I've been there. When I applied in 2021, I visited highly recognized agents like IDP. They all followed the same script: they asked for my budget, then handed me a university list pulled from their partner universities, not from a truly global search. It felt like talking to a salesperson, not someone on my side.
And the worst part? You feel completely helpless. You're making one of the biggest decisions of your life, spending your family's savings, and you have no way to verify if what you're being told is true. You can't fact-check the agent. You can't compare properly. You're just expected to trust and pay.
At some point I asked myself: why should students visit these so-called consultants if everything is just "budget + partner list"?
So I decided to self-apply. I applied to 50+ universities on my own.
The chaos inside the chaos
When I started doing it myself, I saw the same patterns again and again. University websites were confusing.

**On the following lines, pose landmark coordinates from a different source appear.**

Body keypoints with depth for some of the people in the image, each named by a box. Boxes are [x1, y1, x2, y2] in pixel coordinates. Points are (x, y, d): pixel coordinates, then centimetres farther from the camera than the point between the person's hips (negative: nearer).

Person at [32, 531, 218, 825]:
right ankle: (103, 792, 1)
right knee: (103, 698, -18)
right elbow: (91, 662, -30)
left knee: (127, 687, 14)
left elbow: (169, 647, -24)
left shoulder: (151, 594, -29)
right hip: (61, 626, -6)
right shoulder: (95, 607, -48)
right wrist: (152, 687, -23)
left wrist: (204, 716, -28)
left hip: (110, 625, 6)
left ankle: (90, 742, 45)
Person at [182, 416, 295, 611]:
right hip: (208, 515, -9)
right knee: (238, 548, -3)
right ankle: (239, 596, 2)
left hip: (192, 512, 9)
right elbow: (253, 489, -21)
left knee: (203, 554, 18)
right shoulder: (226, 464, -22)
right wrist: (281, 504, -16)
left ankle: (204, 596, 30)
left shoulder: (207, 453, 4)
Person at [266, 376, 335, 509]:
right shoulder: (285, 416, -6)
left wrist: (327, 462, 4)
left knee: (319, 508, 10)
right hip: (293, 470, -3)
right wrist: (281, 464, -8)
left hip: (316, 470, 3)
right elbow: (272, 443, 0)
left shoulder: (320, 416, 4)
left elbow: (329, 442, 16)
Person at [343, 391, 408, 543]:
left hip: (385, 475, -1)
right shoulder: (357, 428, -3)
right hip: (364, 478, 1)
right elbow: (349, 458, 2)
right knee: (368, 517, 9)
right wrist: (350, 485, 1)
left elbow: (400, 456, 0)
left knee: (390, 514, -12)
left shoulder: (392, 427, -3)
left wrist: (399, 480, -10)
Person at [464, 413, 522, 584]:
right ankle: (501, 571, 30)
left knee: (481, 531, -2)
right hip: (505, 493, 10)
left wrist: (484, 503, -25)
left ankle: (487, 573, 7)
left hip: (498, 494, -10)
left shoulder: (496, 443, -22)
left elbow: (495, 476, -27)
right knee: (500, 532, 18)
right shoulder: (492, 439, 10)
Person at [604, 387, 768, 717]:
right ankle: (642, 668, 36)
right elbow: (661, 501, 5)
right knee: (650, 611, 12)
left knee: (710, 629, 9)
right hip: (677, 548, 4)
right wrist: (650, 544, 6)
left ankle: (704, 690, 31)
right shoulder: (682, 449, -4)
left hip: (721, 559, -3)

It took hours of clicking just to find the real tuition breakdown, and I still wasn't sure whether I truly fit the profile. I kept wishing I could just talk to someone already there and ask, "How did you actually do this, and was it worth it?"

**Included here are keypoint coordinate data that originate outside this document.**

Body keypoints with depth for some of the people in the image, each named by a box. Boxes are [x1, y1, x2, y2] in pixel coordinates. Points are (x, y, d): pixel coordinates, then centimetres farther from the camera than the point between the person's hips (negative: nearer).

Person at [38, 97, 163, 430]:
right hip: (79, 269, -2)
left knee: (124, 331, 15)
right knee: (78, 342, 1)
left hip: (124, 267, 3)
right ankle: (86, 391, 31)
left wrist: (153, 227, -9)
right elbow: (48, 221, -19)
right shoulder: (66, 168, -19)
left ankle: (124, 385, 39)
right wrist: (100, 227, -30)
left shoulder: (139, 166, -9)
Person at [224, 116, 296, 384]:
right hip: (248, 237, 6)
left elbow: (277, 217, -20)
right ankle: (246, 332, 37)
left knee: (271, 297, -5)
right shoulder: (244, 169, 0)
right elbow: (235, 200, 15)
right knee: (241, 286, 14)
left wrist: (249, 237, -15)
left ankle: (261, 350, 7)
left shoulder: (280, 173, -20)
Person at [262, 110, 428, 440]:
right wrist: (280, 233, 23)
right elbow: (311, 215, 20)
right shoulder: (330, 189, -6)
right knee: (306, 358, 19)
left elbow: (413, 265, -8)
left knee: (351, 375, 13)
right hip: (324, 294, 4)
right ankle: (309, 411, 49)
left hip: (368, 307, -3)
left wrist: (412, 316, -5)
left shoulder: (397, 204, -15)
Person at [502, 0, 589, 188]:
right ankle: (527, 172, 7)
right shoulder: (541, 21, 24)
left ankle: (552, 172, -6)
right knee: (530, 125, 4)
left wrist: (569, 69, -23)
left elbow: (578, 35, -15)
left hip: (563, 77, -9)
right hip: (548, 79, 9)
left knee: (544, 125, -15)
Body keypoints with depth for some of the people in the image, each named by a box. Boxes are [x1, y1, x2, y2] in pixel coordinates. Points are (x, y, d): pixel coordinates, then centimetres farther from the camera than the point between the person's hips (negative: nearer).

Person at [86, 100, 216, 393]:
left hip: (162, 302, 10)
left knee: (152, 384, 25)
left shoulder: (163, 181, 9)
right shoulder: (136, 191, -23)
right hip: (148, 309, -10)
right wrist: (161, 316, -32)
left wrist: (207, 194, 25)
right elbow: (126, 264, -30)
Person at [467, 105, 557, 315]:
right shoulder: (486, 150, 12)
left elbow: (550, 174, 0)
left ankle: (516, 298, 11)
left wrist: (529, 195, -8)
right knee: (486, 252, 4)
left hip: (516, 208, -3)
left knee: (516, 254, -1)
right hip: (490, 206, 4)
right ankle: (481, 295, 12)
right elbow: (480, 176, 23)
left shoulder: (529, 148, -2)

At the same time, I watched friends trust agents, pay fees, and end up in colleges far below their potential. They were never shown scholarships that actually matched their profile. No one told them that a slightly different approach could have saved their family millions of taka. They only realized the alternatives after meeting other students abroad.
I saw the helplessness in their eyes when they'd ask me, "Did I make the right choice?" after it was already too late to change anything. That feeling of being trapped in a decision you were never fully equipped to make, carrying the weight of your family's expectations and money, wondering if you got played.
Those stories stick with me because this isn't just about confusing websites or too many forms. This is chaos that changes lives. It drains families, locks students into paths they didn't fully understand, and hides better options behind someone else's incentives.
And when I see chaos like that, I can't help myself. I have to organize it.
That's why I'm building The Abroad Company, solution to every crossing-border related problems
We've launched a bunch of products to solve issues like these. Currently, we're working on AbroadMates and ApplicationMate because I want students to have clear, honest information instead of hidden incentives, real peers and mentors instead of aggressive sales pitches, and tools that respect their potential, not just their budget.
I don't want students to feel like they're "lucky" if they somehow find the right university. I want them to feel in control.
The next 10 years
In the next 10 years, I want our products at The Abroad Company to become the default infrastructure for crossing borders. So that when a student in Dhaka, Tokyo, Lagos, or anywhere else decides "I want to study abroad," they don't have to go through unwanted hassles. Instead, they'll have a clear path, a transparent system, and people who've done it before on their side.
I was that six-year-old who got scolded for taking responsibility. Now I'm just doing the same thing on a bigger stage. I still see chaos. I still can't help myself. And I'm still here to organize it. Because somebody has to do it.
This is where I'll be sharing what I do to reach that goal.
Also if you're here, thanks for being a cheerleader.